Levenstein concluded that compromise would be the name of the game and where creditors would generally be expected to take a debt haircut so that the company can rid itself of historical debt, enabling it to trade on a solvent basis into the future. Placing a restructured company back into the South African market must be good for that company, for its suppliers, employees and, most importantly, for the South African economy. The extent of continued filings for rescue will be seen in the months ahead.
Enter 2021
If 2020 was the year that put the business rescue process on steroids, what can be said about 2021? In terms of value lost, it has been a significant year.
The delta variant of the Pandemic has proven to be the deadliest variant to date and one that South Africa has battled to manage. The country was just starting to recover from the economic impact of spending much of 2020 in lockdown when President Ramaphosa announced that the country would be returning to Level 4 to battle the Third Wave of the Pandemic which was characterised by the delta variant.
We are now at Level 3, but the impacts of Level 4 were telling. All travel to and from Gauteng (except for business travel) was banned. This meant that hotels and bed & breakfast venues would see significantly lower volumes. Tsogo Sun even took the bold decision of closing some of its hotels entirely during this period. How long will it be before these companies seek the help of BRPs?

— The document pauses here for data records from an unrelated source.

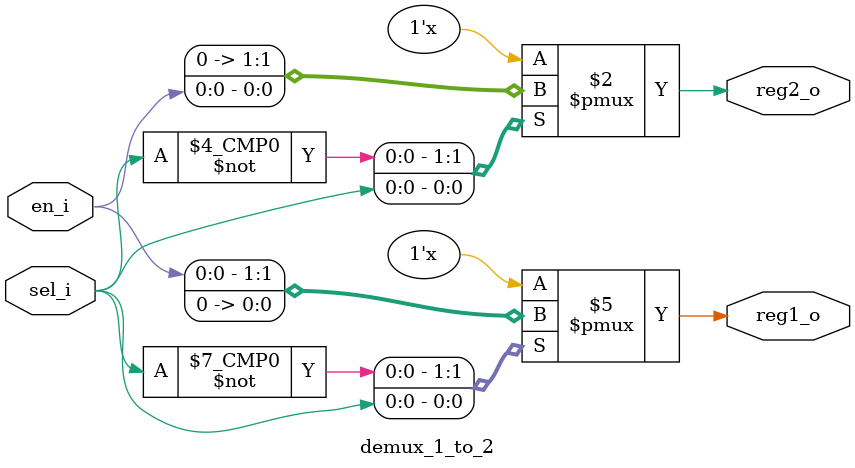
<source format=sv>
`timescale 1ns / 1ps

module demux_1_to_2(
    input   logic   en_i,
    input   logic   sel_i,
    output  logic   reg1_o,
    output  logic   reg2_o
    );
    
    always_comb begin
        unique case (sel_i)
            0: begin 
                reg1_o = en_i; 
                reg2_o = 1'b0;
            end
            
            1: begin 
                reg2_o = en_i; 
                reg1_o = 1'b0;
            end
            
        endcase    
    end
    
endmodule
</source>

The move to Level 4 saw the return of the ban on alcohol sales. This was a controversial call with many associations in the alcohol industry imploring Government to reconsider its decision. A report done by the South African Liquor Brand Owners Association points to some shocking statistics:
- the cumulative impact of the three alcohol bans has put over 200 000 jobs, supported by the alcohol value chain, at risk in the nation’s informal and formal economy;
- the sales revenue lost as a result of the bans is approximately R36.3 billion;
- the country’s annualised GDP loss due to the bans is approximately R51.9 billion; and
- tax revenue loss (excluding excise) to the fiscus from the value chain arising from the bans amounts to R29.3 billion.
What will the economic impact of this ban be?
Perhaps the most telling event in 2021 that will most certainly have an impact on the business rescue industry was the recent riots and protests. Companies in Gauteng and KwaZulu-Natal were either closed or looted and damaged during the weeklong unrest. Some companies were able to open their doors fairly quickly after the riots, others will not have that luxury.
The busy times for BRPs will extend as long as the crisis has an impact on industries. We are currently 18 months into the Pandemic with some experts predicting that it will take 30 months to see any form of recovery. My own feeling is that BRPs will find that their services will be in demand for at least another 18 months after that. Does this mean that the Golden Age of business rescue will last until 2024?